Patents on plants are still not as plentiful as patents on other inventions. According to a Department of Agriculture report, more than 18,000 plant patents were granted to inventors between 1990 and 2014. Of those, 6,658 were filed by U.S. corporations, 7,468 were filed by foreign corporations, 1,955 by U.S. individuals, and 1,892 by foreign individuals. In 2014 a total of 1,072 plant patents were granted, compared to 326,000 patent grants in total.
For a patent to hold, the innovation must be novel, non-obvious, and usable. Once the US Patent Office has approved a patent application, it holds for between 17 and 20 years, although extensions can be made for further innovations on an original invention. Ironically, one of the most common targets of intellectual property anti-GMO critics, Monsanto’s Roundup-Ready seeds and plants, just lost its patent protection. The University of Arkansas in 2015 released a public version of what was once Roundup Ready soybean seeds, available without fees and for saving and replanting in multiple harvests.
Saving versus spending turned sideways
Patents do prevent farmers from saving and reusing patented seeds, particularly highly productive GMO and non-GMO hybrids, some of which are used by organic farmers. But how many farmers actually save seeds? Or want to save seeds but are denied the opportunity because of the patent laws?
The anti-GMO lobby uses this argument against Monsanto and other patent-holders, claiming that companies and the patents they hold prevent farmers from reusing seeds from their harvests, forcing them into an indentured servitude of sorts wherein they are forced to buy new seeds every year. This meme is also common in the developing world; in India for example, Vandana Shiva and other GM critics contend that the country is awash in suicides because farmers are bullied into buying patented seeds and then cannot afford to repurchase them, prompting a rash of suicides. Shiva is wrong; the evidence confirms that the number of suicides in India has held steady for decades, dating to well before patented and GMO seeds were used in any great numbers.

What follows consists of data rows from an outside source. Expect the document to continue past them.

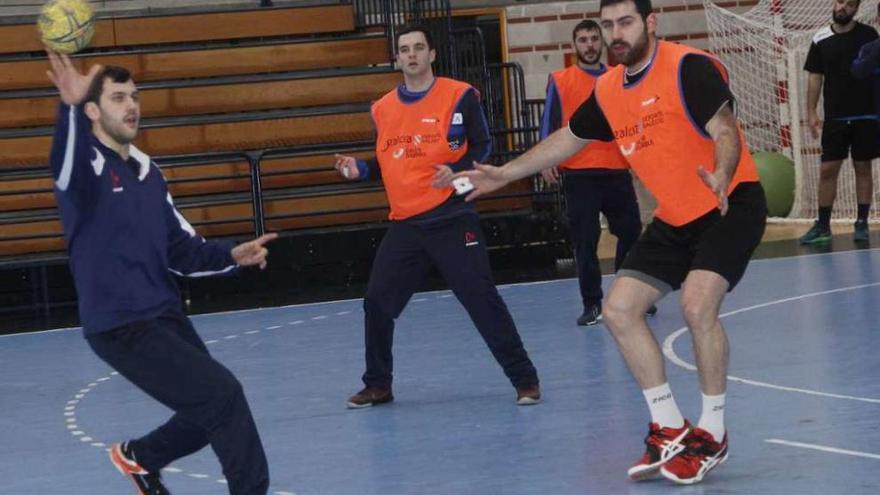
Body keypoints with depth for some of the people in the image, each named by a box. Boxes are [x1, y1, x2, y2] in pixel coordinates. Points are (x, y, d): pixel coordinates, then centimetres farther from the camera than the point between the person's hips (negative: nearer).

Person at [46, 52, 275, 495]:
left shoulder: (148, 172, 13)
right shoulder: (85, 166, -11)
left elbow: (181, 249, 14)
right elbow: (67, 160, -37)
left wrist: (232, 255, -4)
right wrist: (71, 107, -57)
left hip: (166, 316, 8)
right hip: (121, 328, -8)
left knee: (213, 412, 18)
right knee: (223, 395, -15)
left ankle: (139, 457, 42)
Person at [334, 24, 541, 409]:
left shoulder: (459, 96, -4)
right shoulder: (383, 108, 10)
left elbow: (482, 147, -2)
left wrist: (456, 170, -19)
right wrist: (359, 170, 1)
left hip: (451, 220, -5)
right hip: (404, 225, 5)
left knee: (482, 299, -8)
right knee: (377, 303, 3)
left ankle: (524, 379, 1)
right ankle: (377, 385, 20)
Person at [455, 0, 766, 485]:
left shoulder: (688, 67, -18)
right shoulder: (608, 91, 4)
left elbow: (725, 131, -27)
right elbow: (568, 139, 21)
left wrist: (720, 176, -47)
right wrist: (504, 174, 23)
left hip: (731, 205, -8)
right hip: (674, 219, 8)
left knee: (698, 304, -27)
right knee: (619, 309, 0)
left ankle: (712, 435, -8)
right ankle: (670, 431, 10)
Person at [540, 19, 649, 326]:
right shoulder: (560, 81, 4)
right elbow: (549, 124, -1)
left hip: (617, 170, 3)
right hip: (579, 173, -3)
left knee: (630, 233, 4)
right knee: (585, 241, -2)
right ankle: (592, 304, 4)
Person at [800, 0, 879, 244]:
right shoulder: (820, 40, 2)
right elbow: (815, 77, 6)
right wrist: (811, 113, 0)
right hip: (835, 117, 1)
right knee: (827, 169, 0)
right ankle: (823, 226, 7)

In the developing world, it turns out that most farmers don’t save seeds, and prefer to purchase new ones each year. Why? Because the hybrids that created a uniform, vigorous crop don’t reproduce as consistently as saved seeds. Subsequent harvests from saved seeds do not show the same successful results as the original hybrids. The genes for desired traits often get reshuffled in hybrid progeny, as seen in this video:
To maintain high productivity, farmers willingly pay the extra cost to use new hybrid seeds each year. If at some point the cost of buying patented seeds exceed the return, farmers would simply stop buying. Bu with technology driving regular improvements in seed quality, this simply will not happen.

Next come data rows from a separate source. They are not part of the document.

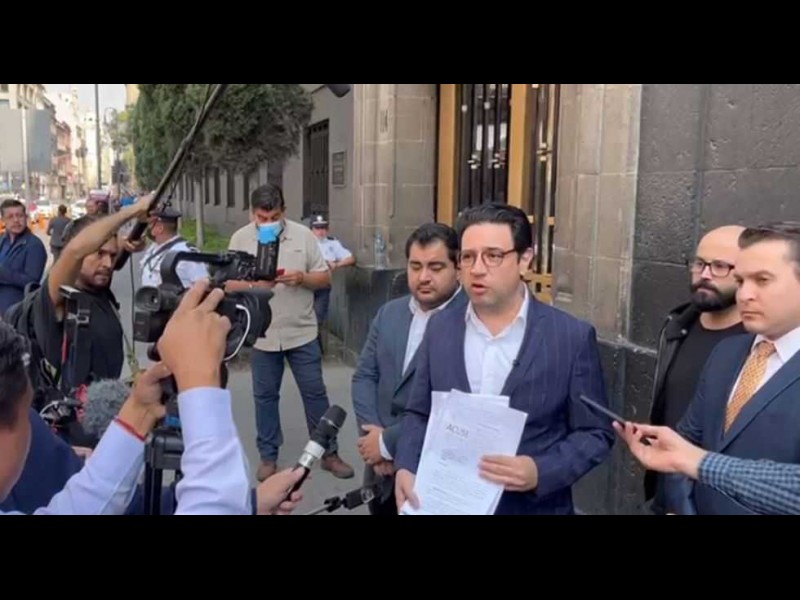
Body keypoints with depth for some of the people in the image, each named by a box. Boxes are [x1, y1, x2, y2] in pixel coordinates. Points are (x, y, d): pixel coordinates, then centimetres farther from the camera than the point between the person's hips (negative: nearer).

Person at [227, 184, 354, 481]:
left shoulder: (303, 235, -3)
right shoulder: (240, 238, -2)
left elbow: (325, 277, 0)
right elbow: (228, 284, -2)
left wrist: (302, 278, -20)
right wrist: (255, 284, -21)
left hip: (301, 331, 0)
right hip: (262, 334, 1)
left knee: (315, 392, 7)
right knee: (265, 395, 11)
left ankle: (329, 453, 20)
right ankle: (268, 457, 26)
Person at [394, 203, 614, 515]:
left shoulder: (572, 337, -11)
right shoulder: (440, 328, -1)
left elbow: (595, 434, -7)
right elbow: (419, 414, 5)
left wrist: (540, 472, -22)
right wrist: (406, 468, -12)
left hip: (533, 507, -2)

These facts put patent infringement lawsuits into a different perspective. Anti-GMO activists cite cases like Bowman vs Monsanto to illustrate what they believe is the harassment of innocent farmers who would have preferred to save seeds for subsequent harvests, and/or were the innocent victims of the wind or the odd grain silo. But the case actually illustrates the opposite of what activist claim. In 2013, the Supreme Court ruled unanimously that farmers could not use Monsanto’s patented genetically altered soybeans to create new seeds without paying the company a fee. SCOTUS ruled that Bowman had in effect stolen Monsanto’s intellectual property and then lied about it.